# Stuck in Dev(Hell)opment - A webcomic about learning to draw (as drawn by someone who is learning to draw)



## AverageEarthFolk (Dec 1, 2020)

Hello all! I've recently started creating a weekly webcomic called Stuck in Dev(Hell)opment as a method of bettering my comic-art and documenting my progression. The idea of the series is that an amateur artist wants to create a sci-fi graphic novel one day, but his under-developed artistic skills, the lack of any kind of fourth-wall, and an uncooperative (but very fluffy) protagonist are making it...difficult.










It's basically an extended, behind-the-scenes look at me working towards a more refined comic in the future.

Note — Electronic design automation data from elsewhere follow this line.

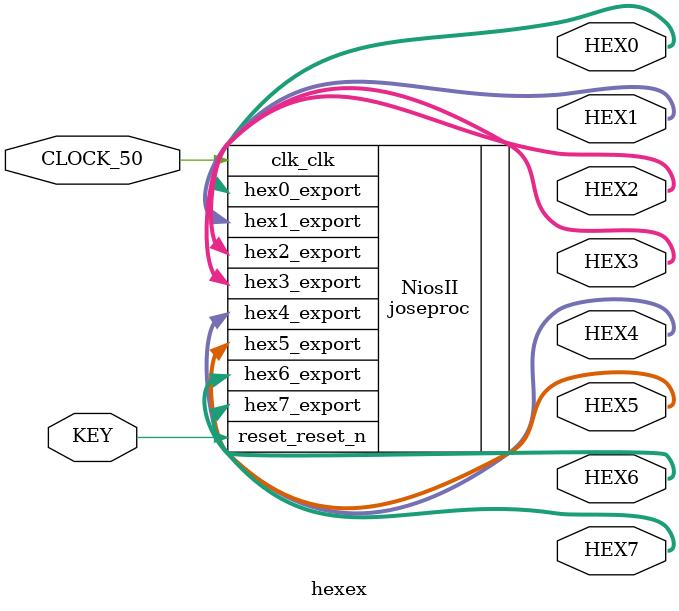
<source format=v>
module hexex (CLOCK_50, HEX0, HEX1, HEX2, HEX3, HEX4, HEX5, HEX6, HEX7, KEY);
input CLOCK_50;
output [6:0] HEX0, HEX1, HEX2, HEX3, HEX4, HEX5, HEX6, HEX7;
input [0:0] KEY;
// Instantiate the Nios II system module generated by the Qsys tool:
joseproc NiosII (
.clk_clk(CLOCK_50),
.reset_reset_n(KEY),
.hex0_export   (HEX0),   //  hex0.export
.hex1_export   (HEX1),   //  hex1.export
.hex2_export   (HEX2),   //  hex2.export
.hex3_export   (HEX3),   //  hex3.export
.hex4_export   (HEX4),   //  hex4.export
.hex5_export   (HEX5),   //  hex5.export
.hex6_export   (HEX6),   //  hex6.export
.hex7_export   (HEX7)    //  hex7.export
);
endmodule
</source>
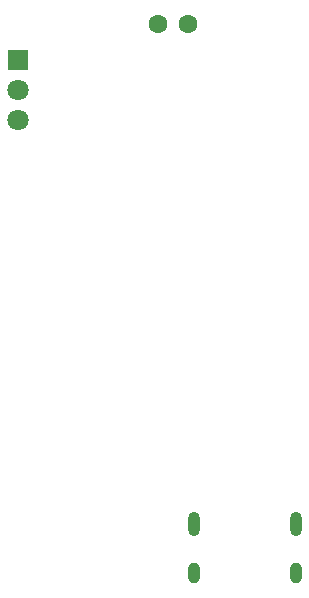
<source format=gbr>
%TF.GenerationSoftware,KiCad,Pcbnew,(6.0.0)*%
%TF.CreationDate,2022-08-07T09:38:38+08:00*%
%TF.ProjectId,ESP_Remote_Bat,4553505f-5265-46d6-9f74-655f4261742e,rev?*%
%TF.SameCoordinates,Original*%
%TF.FileFunction,Paste,Bot*%
%TF.FilePolarity,Positive*%
%FSLAX46Y46*%
G04 Gerber Fmt 4.6, Leading zero omitted, Abs format (unit mm)*
G04 Created by KiCad (PCBNEW (6.0.0)) date 2022-08-07 09:38:38*
%MOMM*%
%LPD*%
G01*
G04 APERTURE LIST*
%ADD10O,1.000000X2.100000*%
%ADD11O,1.000000X1.800000*%
%ADD12C,1.600000*%
%ADD13R,1.800000X1.800000*%
%ADD14C,1.800000*%
G04 APERTURE END LIST*
D10*
%TO.C,U1*%
X129280000Y-112352500D03*
X137920000Y-112352500D03*
D11*
X137920000Y-116532500D03*
X129280000Y-116532500D03*
%TD*%
D12*
%TO.C,IR2*%
X126230000Y-70000000D03*
X128770000Y-70000000D03*
%TD*%
D13*
%TO.C,IR1*%
X114394511Y-73060000D03*
D14*
X114394511Y-75600000D03*
X114394511Y-78140000D03*
%TD*%
M02*

</source>
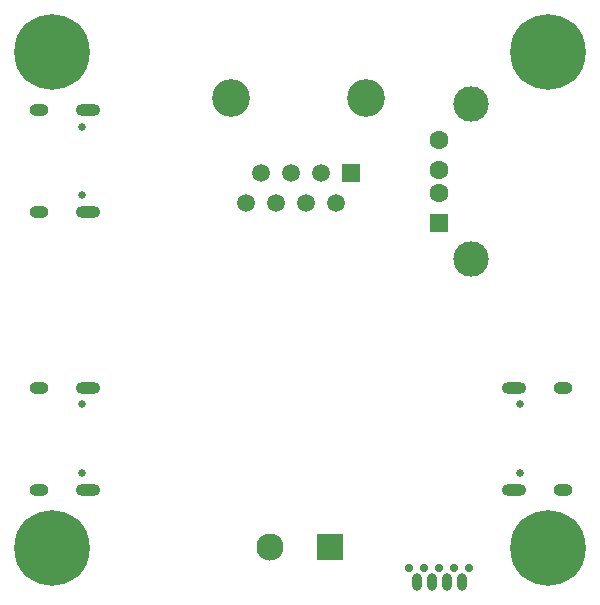
<source format=gbs>
%TF.GenerationSoftware,KiCad,Pcbnew,(6.0.9)*%
%TF.CreationDate,2022-11-14T10:49:34+01:00*%
%TF.ProjectId,latte,6c617474-652e-46b6-9963-61645f706362,rev?*%
%TF.SameCoordinates,Original*%
%TF.FileFunction,Soldermask,Bot*%
%TF.FilePolarity,Negative*%
%FSLAX46Y46*%
G04 Gerber Fmt 4.6, Leading zero omitted, Abs format (unit mm)*
G04 Created by KiCad (PCBNEW (6.0.9)) date 2022-11-14 10:49:34*
%MOMM*%
%LPD*%
G01*
G04 APERTURE LIST*
%ADD10C,0.800000*%
%ADD11C,6.400000*%
%ADD12R,2.300000X2.300000*%
%ADD13C,2.300000*%
%ADD14C,0.650000*%
%ADD15O,2.100000X1.000000*%
%ADD16O,1.600000X1.000000*%
%ADD17C,0.700000*%
%ADD18O,0.800000X1.500000*%
%ADD19C,3.200000*%
%ADD20R,1.500000X1.500000*%
%ADD21C,1.500000*%
%ADD22R,1.500000X1.600000*%
%ADD23C,1.600000*%
%ADD24C,3.000000*%
G04 APERTURE END LIST*
D10*
X155810000Y-75000000D03*
X160610000Y-75000000D03*
X156512944Y-76697056D03*
X156512944Y-73302944D03*
X158210000Y-77400000D03*
X159907056Y-76697056D03*
D11*
X158210000Y-75000000D03*
D10*
X158210000Y-72600000D03*
X159907056Y-73302944D03*
D12*
X139750000Y-116950000D03*
D13*
X134670000Y-116950000D03*
D14*
X155795000Y-110640000D03*
X155795000Y-104860000D03*
D15*
X155295000Y-103430000D03*
X155295000Y-112070000D03*
D16*
X159475000Y-103430000D03*
X159475000Y-112070000D03*
D14*
X118765000Y-87140000D03*
X118765000Y-81360000D03*
D15*
X119265000Y-88570000D03*
D16*
X115085000Y-79930000D03*
X115085000Y-88570000D03*
D15*
X119265000Y-79930000D03*
D17*
X151540000Y-118715000D03*
X149000000Y-118715000D03*
X150270000Y-118715000D03*
X146460000Y-118715000D03*
X147730000Y-118715000D03*
D18*
X147095000Y-119870000D03*
X148365000Y-119870000D03*
X149635000Y-119870000D03*
X150905000Y-119870000D03*
D11*
X116210000Y-117000000D03*
D10*
X116210000Y-114600000D03*
X118610000Y-117000000D03*
X114512944Y-118697056D03*
X116210000Y-119400000D03*
X117907056Y-115302944D03*
X113810000Y-117000000D03*
X114512944Y-115302944D03*
X117907056Y-118697056D03*
X113810000Y-75000000D03*
X117907056Y-76697056D03*
X114512944Y-76697056D03*
X117907056Y-73302944D03*
X118610000Y-75000000D03*
X114512944Y-73302944D03*
X116210000Y-72600000D03*
X116210000Y-77400000D03*
D11*
X116210000Y-75000000D03*
D19*
X131332500Y-78950000D03*
X142762500Y-78950000D03*
D20*
X141492500Y-85300000D03*
D21*
X140222500Y-87840000D03*
X138952500Y-85300000D03*
X137682500Y-87840000D03*
X136412500Y-85300000D03*
X135142500Y-87840000D03*
X133872500Y-85300000D03*
X132602500Y-87840000D03*
D22*
X149000000Y-89500000D03*
D23*
X149000000Y-87000000D03*
X149000000Y-85000000D03*
X149000000Y-82500000D03*
D24*
X151710000Y-79430000D03*
X151710000Y-92570000D03*
D10*
X159907056Y-115302944D03*
D11*
X158210000Y-117000000D03*
D10*
X160610000Y-117000000D03*
X156512944Y-118697056D03*
X159907056Y-118697056D03*
X156512944Y-115302944D03*
X158210000Y-114600000D03*
X158210000Y-119400000D03*
X155810000Y-117000000D03*
D14*
X118765000Y-104860000D03*
X118765000Y-110640000D03*
D16*
X115085000Y-103430000D03*
X115085000Y-112070000D03*
D15*
X119265000Y-112070000D03*
X119265000Y-103430000D03*
M02*

</source>
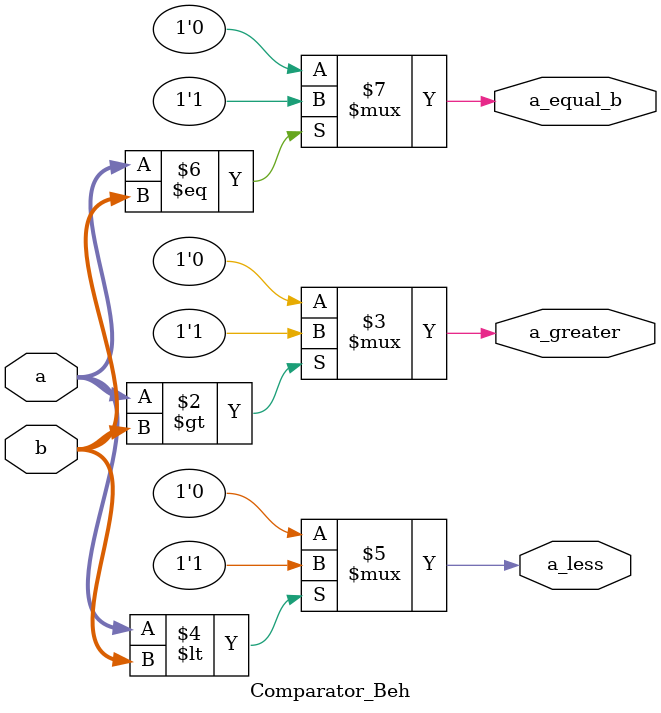
<source format=v>
module Comparator_Beh(
    input [3:0] a, b, 
    output reg a_greater, a_less, a_equal_b
    );

    
    always @(a or b) begin
        a_greater = (a > b) ? 1'b1 : 1'b0; 
        a_less = (a < b) ? 1'b1 : 1'b0; 
        a_equal_b = (a == b) ? 1'b1 : 1'b0; 
    end
endmodule
</source>
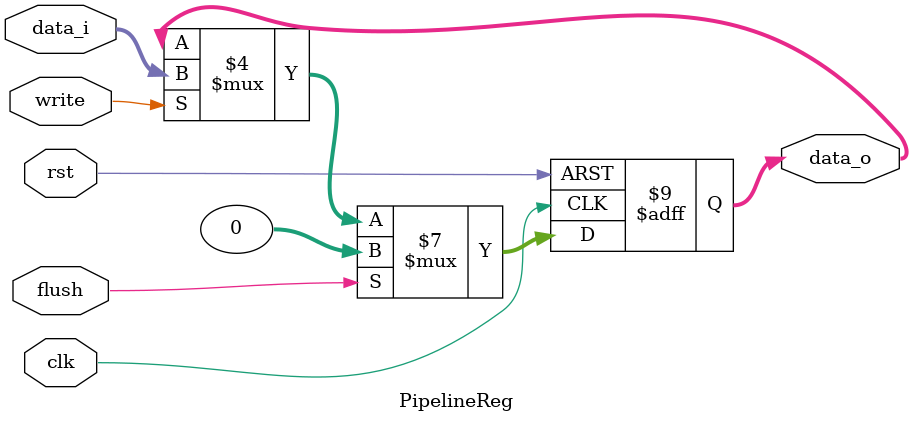
<source format=v>
module PipelineReg #(
    parameter size = 32
) 
(
    input clk, 
    input rst, 
    input flush,
    input write,
    input [size-1:0] data_i, 
    output reg [size-1:0] data_o
);

always @(posedge clk, negedge rst) begin
    if (~rst) data_o <= 0; 
    else if (flush) data_o <= 0;
    else if (write) data_o <= data_i;
    else data_o <= data_o;
end

endmodule

</source>
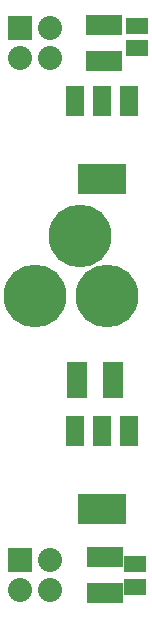
<source format=gts>
G04 (created by PCBNEW-RS274X (2012-01-19 BZR 3256)-stable) date 15/02/2013 12:54:05*
G01*
G70*
G90*
%MOIN*%
G04 Gerber Fmt 3.4, Leading zero omitted, Abs format*
%FSLAX34Y34*%
G04 APERTURE LIST*
%ADD10C,0.006000*%
%ADD11R,0.070000X0.120000*%
%ADD12R,0.120000X0.070000*%
%ADD13R,0.075000X0.055000*%
%ADD14R,0.080000X0.080000*%
%ADD15C,0.080000*%
%ADD16R,0.164000X0.100000*%
%ADD17R,0.060000X0.100000*%
%ADD18C,0.209000*%
G04 APERTURE END LIST*
G54D10*
G54D11*
X68400Y-46250D03*
X69600Y-46250D03*
G54D12*
X69300Y-34400D03*
X69300Y-35600D03*
X69320Y-52130D03*
X69320Y-53330D03*
G54D13*
X70320Y-52375D03*
X70320Y-53125D03*
X70400Y-34425D03*
X70400Y-35175D03*
G54D14*
X66500Y-34500D03*
G54D15*
X66500Y-35500D03*
X67500Y-34500D03*
X67500Y-35500D03*
G54D14*
X66500Y-52250D03*
G54D15*
X66500Y-53250D03*
X67500Y-52250D03*
X67500Y-53250D03*
G54D16*
X69250Y-39550D03*
G54D17*
X69250Y-36950D03*
X68350Y-36950D03*
X70150Y-36950D03*
G54D16*
X69250Y-50550D03*
G54D17*
X69250Y-47950D03*
X68350Y-47950D03*
X70150Y-47950D03*
G54D18*
X69400Y-43450D03*
X67000Y-43450D03*
X68500Y-41450D03*
M02*

</source>
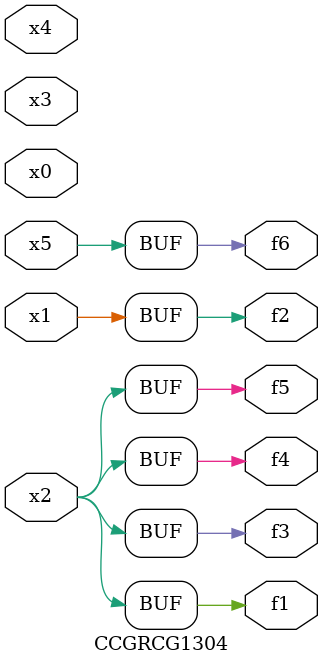
<source format=v>
module CCGRCG1304(
	input x0, x1, x2, x3, x4, x5,
	output f1, f2, f3, f4, f5, f6
);
	assign f1 = x2;
	assign f2 = x1;
	assign f3 = x2;
	assign f4 = x2;
	assign f5 = x2;
	assign f6 = x5;
endmodule

</source>
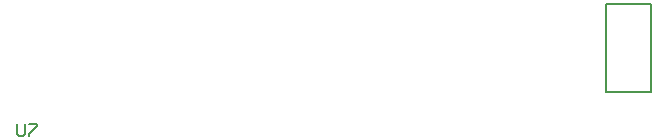
<source format=gm1>
G04 =========================================*
G04 Numerical Innovations - Layer Information*
G04 Units: English*
G04 Purpose: Mechanical Drawing*
G04 =========================================*
G04 FAB 3000 Version 8.3.44 (64-bit) - Gerber/CAM Software*
G04 RS274-X Output*
%FSLAX35Y35*%
%MIA0B0*%
%MOIN*%
%SFA1.000000B1.000000*%

%IPPOS*%
%AMROUNDEDRECTD125*
4,1,4,0.019685,0.011810,
-0.019685,0.011810,
-0.019685,-0.011810,
0.019685,-0.011810,
0.019685,0.011810,0.0*
4,1,4,0.000500,0.031495,
-0.000500,0.031495,
-0.000500,-0.031495,
0.000500,-0.031495,
0.000500,0.031495,0.0*
1,1,0.039370,0.000000,-0.011810*
1,1,0.039370,0.000000,-0.011810*
1,1,0.039370,0.000000,0.011810*
1,1,0.039370,0.000000,0.011810*
%
%ADD10C,0.010000*%
%ADD12C,0.007870*%
%ADD13C,0.019680*%
%ADD115O,0.078870X0.067060*%
%ADD116C,0.008000*%
%ADD117C,0.084770*%
%ADD118R,0.084770X0.084770*%
%ADD119C,0.049340*%
%ADD120C,0.063910*%
%ADD121C,0.143830*%
%ADD122C,0.118240*%
%ADD123C,0.165480*%
%ADD124C,0.133980*%
%ADD125ROUNDEDRECTD125*%
%ADD126C,0.025590*%
%ADD127C,0.007870*%
%ADD128C,0.015750*%
%ADD129C,0.039370*%
%ADD130C,0.013780*%
%ADD133O,0.070870X0.059060*%
%ADD134C,0.076770*%
%ADD135R,0.076770X0.076770*%
%ADD136C,0.041340*%
%ADD137C,0.055910*%
%ADD138C,0.135830*%
%ADD139C,0.110240*%
%ADD140C,0.157480*%
%ADD141C,0.125980*%
%ADD142C,0.031500*%
%ADD143C,0.055120*%
%ADD144C,0.019680*%
%ADD145C,0.007000*%
%ADD146C,0.001000*%
%LNuP-H Main PCBA Assy V04_0*%
%LPD*%
G54D12*
X262717Y280532D02*
G01Y310020D01*
X277716Y280532D02*
G01Y310020D01*
X262717Y280532D02*
G01X277716D01*
X262717Y310020D02*
G01X277716D01*
G54D145*
X66280Y270119D02*
G01Y266787D01*
D02*
G01X66947Y266120D01*
D02*
G01X68280D01*
D02*
G01X68946Y266787D01*
D02*
G01Y270119D01*
X70279D02*
G01X72945D01*
D02*
G01Y269452D01*
D02*
G01X70279Y266787D01*
D02*
G01Y266120D01*
M02*
</source>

If that sounds like fun to you, check it out at the following home bases:

https://www.webtoons.com/en/challenge/stuck-in-devhellopment/list?title_no=508111

DeviantArt

Feel free to reach out on Twitter too! Feedback is always appreciated and welcome!


----------



## Nemara (Dec 4, 2020)

I like it! The surreal comedy and meta nature are pretty cool and not too common in furry comics.

I'll keep an eye on this.


----------



## AverageEarthFolk (Dec 5, 2020)

Nemara said:


> I like it! The surreal comedy and meta nature are pretty cool and not too common in furry comics.
> 
> I'll keep an eye on this.


Thank you Nemara. That's great feedback.


----------



## Siinna (Jan 7, 2021)

ooo I love this, definetly going to follow! What a fun idea  As an artist myself, Im sure I´ll recognize many many situations that the artist has to face xDD


----------



## nykalily (Dec 13, 2021)

Ooooooo this is fun :3


----------



## CarrionConnoisseur (Dec 21, 2021)

This is one of the most hands down creative and wonderful ideas. Absolutely love it.


----------